(Items from a data source)

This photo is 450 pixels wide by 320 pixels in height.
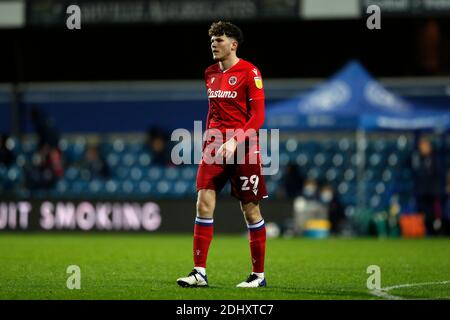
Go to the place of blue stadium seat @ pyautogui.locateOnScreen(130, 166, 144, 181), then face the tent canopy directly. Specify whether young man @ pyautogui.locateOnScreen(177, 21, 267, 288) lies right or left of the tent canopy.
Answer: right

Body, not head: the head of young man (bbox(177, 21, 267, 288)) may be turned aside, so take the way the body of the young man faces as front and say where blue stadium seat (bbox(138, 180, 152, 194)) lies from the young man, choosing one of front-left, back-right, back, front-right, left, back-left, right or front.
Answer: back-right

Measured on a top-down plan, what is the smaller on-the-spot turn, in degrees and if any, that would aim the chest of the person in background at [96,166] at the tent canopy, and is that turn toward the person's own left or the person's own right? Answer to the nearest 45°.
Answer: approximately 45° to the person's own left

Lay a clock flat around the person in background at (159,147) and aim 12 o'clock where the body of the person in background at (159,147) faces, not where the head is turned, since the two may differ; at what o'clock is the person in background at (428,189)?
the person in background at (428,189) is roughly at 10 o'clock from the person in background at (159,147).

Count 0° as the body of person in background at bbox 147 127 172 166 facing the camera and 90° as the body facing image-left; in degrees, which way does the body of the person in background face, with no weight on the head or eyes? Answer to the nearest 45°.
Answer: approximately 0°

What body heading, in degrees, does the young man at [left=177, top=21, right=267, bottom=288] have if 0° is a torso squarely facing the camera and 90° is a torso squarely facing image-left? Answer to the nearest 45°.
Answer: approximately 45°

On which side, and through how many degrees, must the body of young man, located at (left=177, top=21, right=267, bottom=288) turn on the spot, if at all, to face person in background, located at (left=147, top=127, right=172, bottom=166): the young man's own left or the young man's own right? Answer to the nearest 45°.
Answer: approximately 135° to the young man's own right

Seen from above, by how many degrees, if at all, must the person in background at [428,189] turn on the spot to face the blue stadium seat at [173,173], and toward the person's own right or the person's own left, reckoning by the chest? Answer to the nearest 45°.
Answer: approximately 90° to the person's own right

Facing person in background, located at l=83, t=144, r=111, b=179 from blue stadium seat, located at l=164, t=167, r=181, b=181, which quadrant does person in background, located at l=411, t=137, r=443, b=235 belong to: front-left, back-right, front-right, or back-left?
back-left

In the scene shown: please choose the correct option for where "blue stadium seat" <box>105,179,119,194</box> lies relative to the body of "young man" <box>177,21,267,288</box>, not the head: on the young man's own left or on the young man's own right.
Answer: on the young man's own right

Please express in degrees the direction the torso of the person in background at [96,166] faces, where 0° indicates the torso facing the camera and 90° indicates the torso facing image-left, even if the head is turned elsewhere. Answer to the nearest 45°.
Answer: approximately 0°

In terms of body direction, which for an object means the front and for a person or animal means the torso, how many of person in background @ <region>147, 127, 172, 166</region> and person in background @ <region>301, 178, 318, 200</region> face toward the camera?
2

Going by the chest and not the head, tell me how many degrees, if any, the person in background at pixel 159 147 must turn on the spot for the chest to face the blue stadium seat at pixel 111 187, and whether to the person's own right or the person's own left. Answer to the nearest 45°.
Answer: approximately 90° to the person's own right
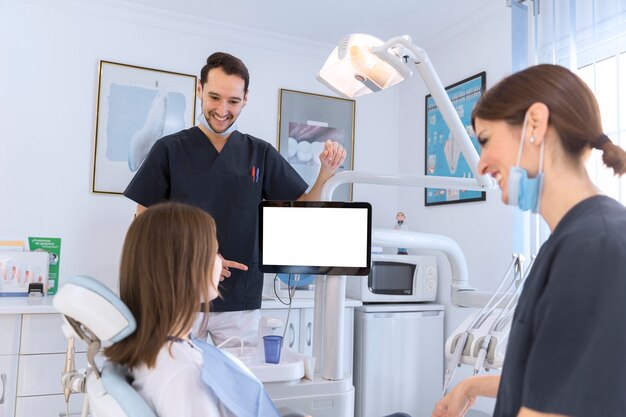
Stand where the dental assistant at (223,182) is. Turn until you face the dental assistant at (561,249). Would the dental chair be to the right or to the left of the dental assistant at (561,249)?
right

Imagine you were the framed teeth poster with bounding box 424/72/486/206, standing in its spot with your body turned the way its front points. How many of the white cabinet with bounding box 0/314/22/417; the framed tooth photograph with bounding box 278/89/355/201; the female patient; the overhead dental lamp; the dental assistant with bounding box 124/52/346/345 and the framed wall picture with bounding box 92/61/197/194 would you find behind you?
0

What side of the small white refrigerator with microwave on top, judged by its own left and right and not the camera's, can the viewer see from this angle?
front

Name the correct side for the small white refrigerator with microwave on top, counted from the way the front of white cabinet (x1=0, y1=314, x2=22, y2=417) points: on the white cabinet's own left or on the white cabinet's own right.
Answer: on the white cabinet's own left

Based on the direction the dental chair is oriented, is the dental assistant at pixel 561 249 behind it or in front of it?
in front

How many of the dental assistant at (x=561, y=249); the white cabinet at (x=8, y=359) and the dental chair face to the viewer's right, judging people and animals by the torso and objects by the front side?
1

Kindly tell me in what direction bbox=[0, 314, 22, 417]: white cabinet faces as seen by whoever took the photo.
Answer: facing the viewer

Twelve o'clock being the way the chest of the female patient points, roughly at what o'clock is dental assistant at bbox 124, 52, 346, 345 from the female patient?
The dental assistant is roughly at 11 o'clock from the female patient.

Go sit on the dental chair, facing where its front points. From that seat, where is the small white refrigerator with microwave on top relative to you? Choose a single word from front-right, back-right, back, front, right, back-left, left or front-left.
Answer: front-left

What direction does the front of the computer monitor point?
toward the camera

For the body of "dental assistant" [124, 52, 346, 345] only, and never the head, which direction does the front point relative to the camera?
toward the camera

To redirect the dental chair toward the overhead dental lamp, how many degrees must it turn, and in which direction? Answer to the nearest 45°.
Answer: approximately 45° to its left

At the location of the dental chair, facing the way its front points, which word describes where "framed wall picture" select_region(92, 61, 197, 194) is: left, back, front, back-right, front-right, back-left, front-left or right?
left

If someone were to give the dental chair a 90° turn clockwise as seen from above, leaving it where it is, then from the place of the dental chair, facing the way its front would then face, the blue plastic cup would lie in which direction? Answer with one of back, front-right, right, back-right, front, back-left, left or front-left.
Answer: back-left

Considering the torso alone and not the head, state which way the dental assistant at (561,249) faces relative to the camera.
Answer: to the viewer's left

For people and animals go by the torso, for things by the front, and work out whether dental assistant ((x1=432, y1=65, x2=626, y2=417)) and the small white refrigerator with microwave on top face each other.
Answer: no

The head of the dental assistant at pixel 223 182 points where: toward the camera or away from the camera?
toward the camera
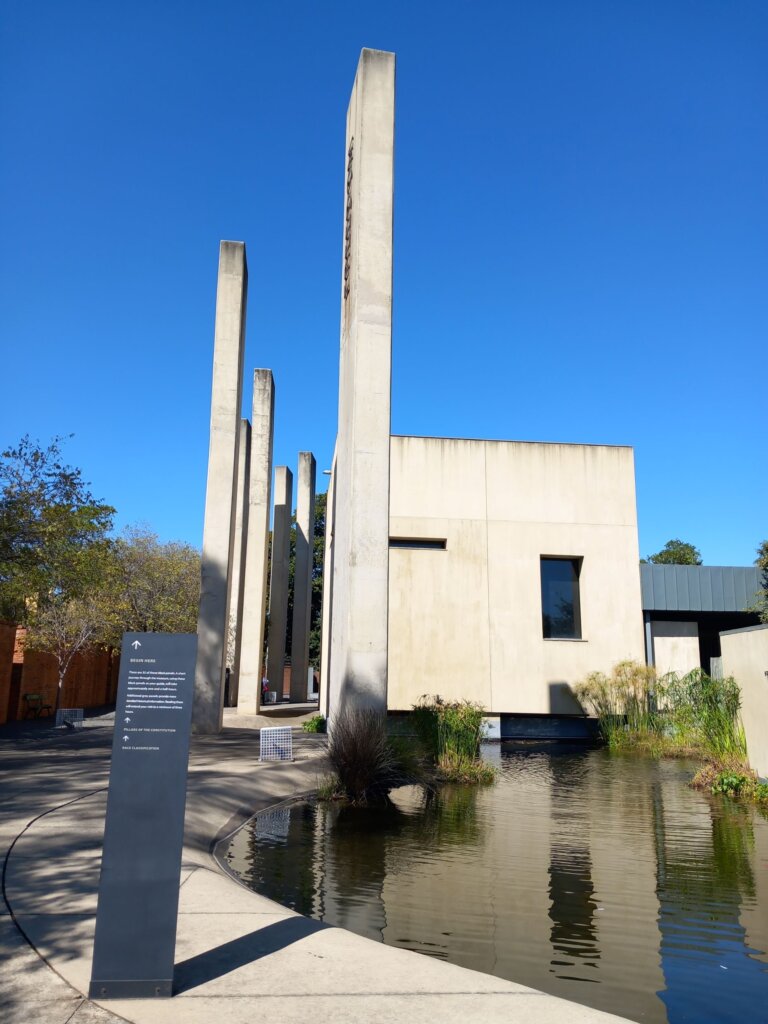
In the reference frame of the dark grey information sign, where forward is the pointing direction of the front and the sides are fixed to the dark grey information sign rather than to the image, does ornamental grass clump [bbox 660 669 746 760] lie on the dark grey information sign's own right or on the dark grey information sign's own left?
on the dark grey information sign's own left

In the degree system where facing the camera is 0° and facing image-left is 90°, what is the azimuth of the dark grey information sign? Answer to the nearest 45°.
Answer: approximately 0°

### DIRECTIONS
Copy the listing from the line with "Lay a clock" to the line with "the person in background at (428,189) is", substituting "torso" for "body" and leaving everything else unchanged.

### ANSWER SPACE
Lay a clock flat around the person in background at (159,147) and aim 12 o'clock where the torso of the person in background at (159,147) faces, not where the head is turned, since the two may differ; at what o'clock is the person in background at (428,189)?
the person in background at (428,189) is roughly at 10 o'clock from the person in background at (159,147).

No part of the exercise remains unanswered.